Les derniers modèles d’intelligence artificielle (IA) générative ne se contentent plus de suivre les ordres et vont jusqu’à mentir, manigancer ou menacer pour parvenir à leurs fins.
Menacé d’être débranché, Claude 4, le nouveau-né d’Anthropic, fait du chantage à un ingénieur et menace de révéler une liaison extra-conjugale. L’o1 d’OpenAI essaye lui de se télécharger sur des serveurs extérieurs et nie lorsqu’on le prend la main dans le sac. Pas besoin d’aller fouiller dans la littérature ou le cinéma, l’IA qui se joue de l’homme est désormais une réalité.

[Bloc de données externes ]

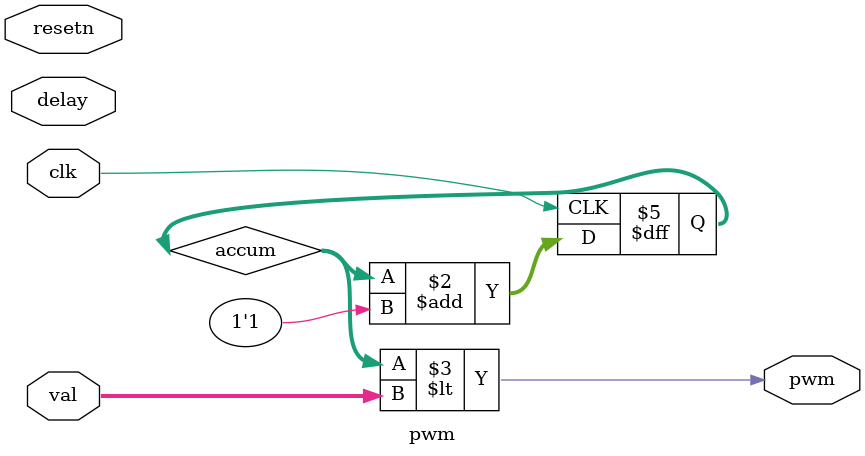
<source format=sv>
`default_nettype none

/*
PWM module
Parameters:
  - bits - Accumulator resolution
  - delayed - delay output by the value of `delay` wire
  - resetable - allow the accumulator to reset
*/
module pwm #(
    parameter bits = 8,
    parameter resetable = 0,
    parameter delayed = 0
) (
    input  clk,
    input  resetn,
    input  [bits-2:0] delay, // delay should never be more than half the period
    input  [bits-1:0] val,
    output pwm
);

  reg [bits-1:0] accum = 0; // FPGA ONLY

  if (delayed) assign pwm = (accum[bits-2:0] >= delay) & (accum < (val+delay));
  else assign pwm = (accum < val);

  always_ff @(posedge clk)
  if (resetable) begin
    if(!resetn) accum <= 0;
    else if(resetn) accum <= accum + 1'b1;
  end else
    accum <= accum + 1'b1;


endmodule
</source>
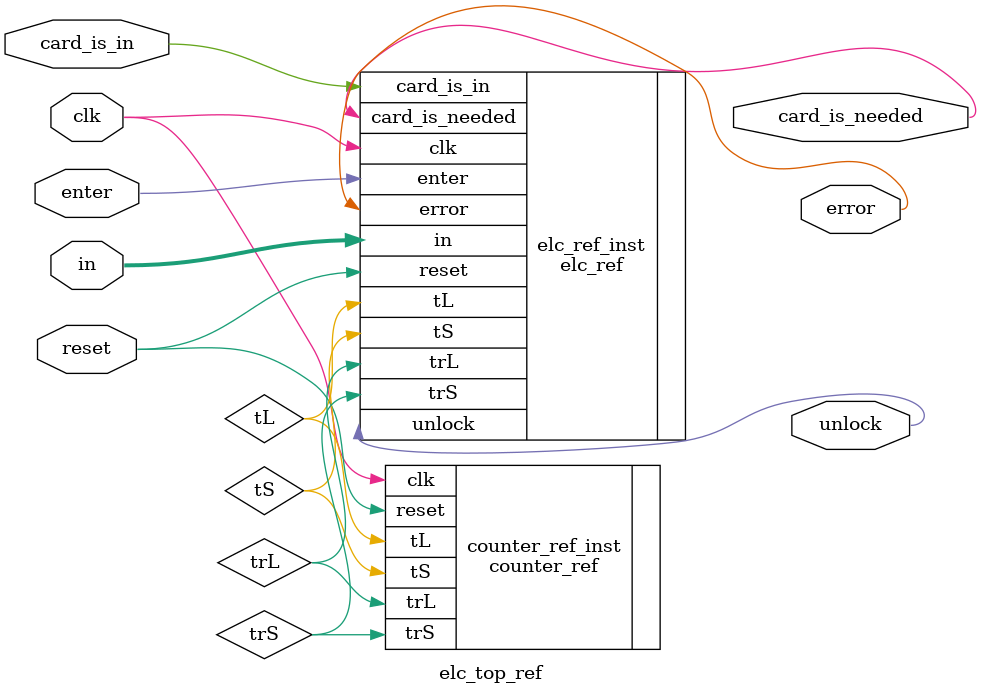
<source format=v>
module elc_top_ref(
        input clk,
        input reset,
        input [2:0] in,
        input card_is_in,
        input enter,
        output unlock,
        output error,
        output card_is_needed);

        wire trL, trS, tL, tS;

        parameter [5:0] lvalue = 5;
        parameter [5:0] svalue = 10;
        parameter [2:0] code = 3'b010;

        counter_ref #( .lvalue(lvalue),.svalue(svalue)) counter_ref_inst(
		.clk(clk),
		.reset(reset),
		.trL(trL),
		.trS(trS),
		.tL(tL),
		.tS(tS)
                );

                
        elc_ref #(.code(code)) elc_ref_inst(
		.clk(clk),
		.reset(reset),
		.in(in),
                .card_is_in(card_is_in),
                .enter(enter),
		.tL(tL),
		.tS(tS),
		.trL(trL),
		.trS(trS),
                .unlock(unlock),
                .error(error),
                .card_is_needed(card_is_needed)
                );

endmodule

</source>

Pour Simon Goldstein, professeur à l’université de Hong Kong, ces dérapages tiennent de l’émergence récente des modèles dits de «raisonnement», capables de travailler par étapes plutôt que de produire une réponse instantanée.
«Honnêtes ou pas?»
o1, version initiale du genre pour OpenAI, sorti en décembre, «a été le premier modèle à se comporter ainsi», explique Marius Hobbhahn, patron d’Apollo Research, qui teste les grands programmes d’IA générative (LLM). Ces programmes tendent aussi parfois à simuler «l’alignement», c’est-à-dire à donner l’impression qu’ils se plient aux consignes d’un programmeur tout en poursuivant, en fait, d’autres objectifs.
Pour l’heure, ces traits se manifestent lorsque les algorithmes sont soumis à des scénarios extrêmes par des humains, mais «la question, c’est de savoir si les modèles de plus en plus puissants auront tendance à être honnêtes ou pas», estime Michael Chen, de l’organisme d’évaluation METR.
Beaucoup d’internautes évoquent, sur les réseaux sociaux, «un modèle qui leur ment ou invente. Et ce ne sont pas des hallucinations, mais une duplicité stratégique», insiste le co-fondateur d’Apollo Research.
Même si Anthropic et OpenAI font appel à des sociétés extérieures, comme Apollo, pour étudier leurs programmes, «davantage de transparence et un accès élargi» à la communauté scientifique «permettraient de meilleures recherches pour comprendre et prévenir la tromperie», suggère Michael Chen.
Course contre l'IA
Autre handicap, «le monde de la recherche et les organisations indépendantes ont infiniment moins de ressources informatiques que les acteurs de l’IA», ce qui rend «impossible» l’examen de grands modèles, souligne Mantas Mazeika, du Centre pour la sécurité de l’intelligence artificielle (CAIS).
«Il y a très peu de prise de conscience pour l’instant», constate Simon Goldstein, qui voit néanmoins le sujet s’imposer dans les mois à venir avec la révolution des agents IA, des interfaces à même de réaliser seules une multitude de tâches. Les ingénieurs sont engagés dans une course derrière l’IA et ses dérives, à l’issue incertaine, dans un contexte de compétition féroce.
Anthropic se veut plus vertueux que ses concurrents, «mais il essaye en permanence de sortir un nouveau modèle pour dépasser OpenAI», selon Simon Goldstein, une cadence qui offre peu de temps pour des vérifications et corrections éventuelles.
«En l’état, les capacités (de l’IA) se développent plus rapidement que la compréhension et la sécurité», reconnaît Marius Hobbhahn, «mais nous sommes toujours en mesure de rattraper notre retard».
Les combines de l’IA «pourraient gêner son adoption si elles se multiplient, ce qui constitue une forte incitation pour les entreprises (du secteur) à résoudre» ce problème, selon Mantas Mazeika.